__PROBLEM__.
Quote every line of extracted text from all the items below verbatim, in the original order. Leave the pictures out.
** Opening AVAILABLE DATA block **
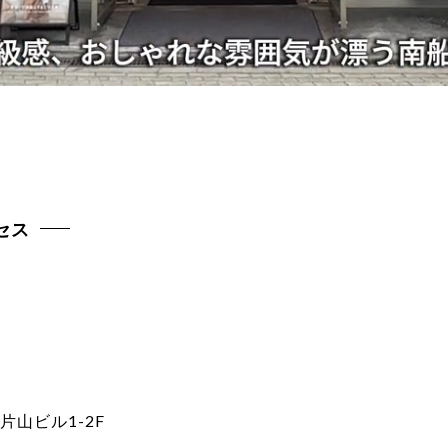
セス
片山ビル1-2F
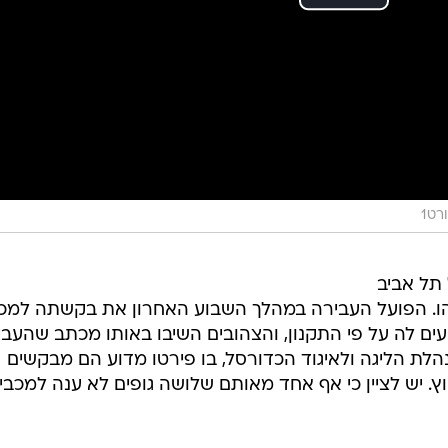
רט1
 תל אביב
ד 10 ימים ביד אליהו. הפועל העבירה במהלך השבוע האחרון את בקשתה למכ
1 כרטיסים שמגיעים לה על פי התקנון, והצהובים השיבו באותו מכתב שהעבי
לת הליגה ולאיגוד הכדורסל, בו פירטו מדוע הם מבקשים
. יש לציין כי אף אחד מאותם שלושה גופים לא ענה למכבי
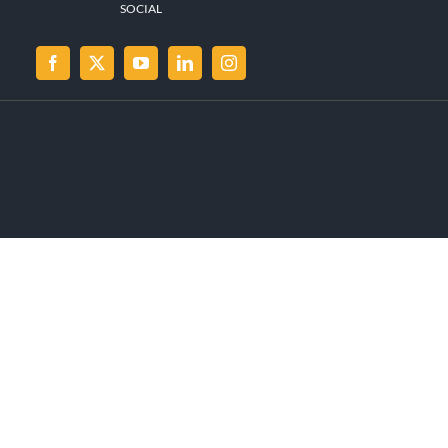
SOCIAL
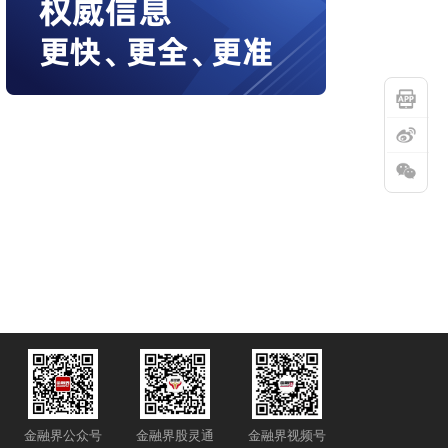
6 11:42:23
金融界公众号
金融界股灵通
金融界视频号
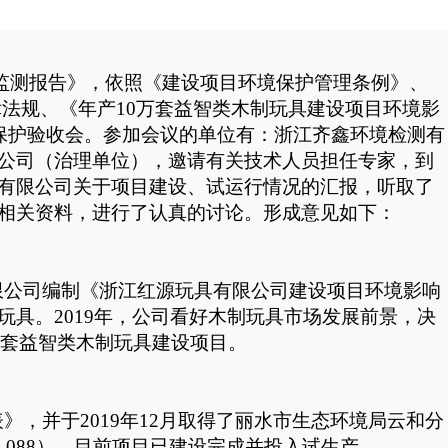
监测报告》，依照《建设项目环境保护管理条例》、
律法规、《年产
10万套益智类木制玩具建设项目环境影
保护验收会。参加会议的单位有：
浙江齐鑫环境检测有
公司（治理单位），邀请有关技术人员担任专家，到
有限公司关于项目建设、试运行情况的汇报，听取了
相关资料，进行了认真的讨论。形成意见如下：
有限公司编制《浙江红源玩具有限公司建设项目环境影响
制玩具
。
2019年，公司看好木制玩具市场发展前景，决
万套益智类木制玩具建设项目。
表》，并于
2019年12月取得了丽水市生态环境局云和分
9-088）。目前
项目
已
建设
完成并投入试生产
。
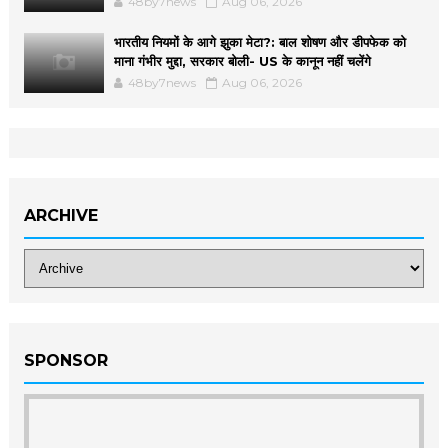
48by7news
Aug 06, 2026
भारतीय नियमों के आगे झुका मेटा?: बाल शोषण और डीपफेक को
माना गंभीर मुद्दा, सरकार बोली- US के कानून नहीं चलेंगे
48by7news
Aug 06, 2026
ARCHIVE
SPONSOR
** Closing AVAILABLE DATA block **
__PROBLEM SOLUTION__.
セス
片山ビル1-2F
רט1
 תל אביב
ד 10 ימים ביד אליהו. הפועל העבירה במהלך השבוע האחרון את בקשתה למכ
1 כרטיסים שמגיעים לה על פי התקנון, והצהובים השיבו באותו מכתב שהעבי
לת הליגה ולאיגוד הכדורסל, בו פירטו מדוע הם מבקשים
. יש לציין כי אף אחד מאותם שלושה גופים לא ענה למכבי
SOCIAL
6 11:42:23
金融界公众号
金融界股灵通
金融界视频号
监测报告》，依照《建设项目环境保护管理条例》、
律法规、《年产
10万套益智类木制玩具建设项目环境影
保护验收会。参加会议的单位有：
浙江齐鑫环境检测有
公司（治理单位），邀请有关技术人员担任专家，到
有限公司关于项目建设、试运行情况的汇报，听取了
相关资料，进行了认真的讨论。形成意见如下：
有限公司编制《浙江红源玩具有限公司建设项目环境影响
制玩具
。
2019年，公司看好木制玩具市场发展前景，决
万套益智类木制玩具建设项目。
表》，并于
2019年12月取得了丽水市生态环境局云和分
9-088）。目前
项目
已
建设
完成并投入试生产
。
48by7news
Aug 06, 2026
भारतीय नियमों के आगे झुका मेटा?: बाल शोषण और डीपफेक को
माना गंभीर मुद्दा, सरकार बोली- US के कानून नहीं चलेंगे
48by7news
Aug 06, 2026
ARCHIVE
SPONSOR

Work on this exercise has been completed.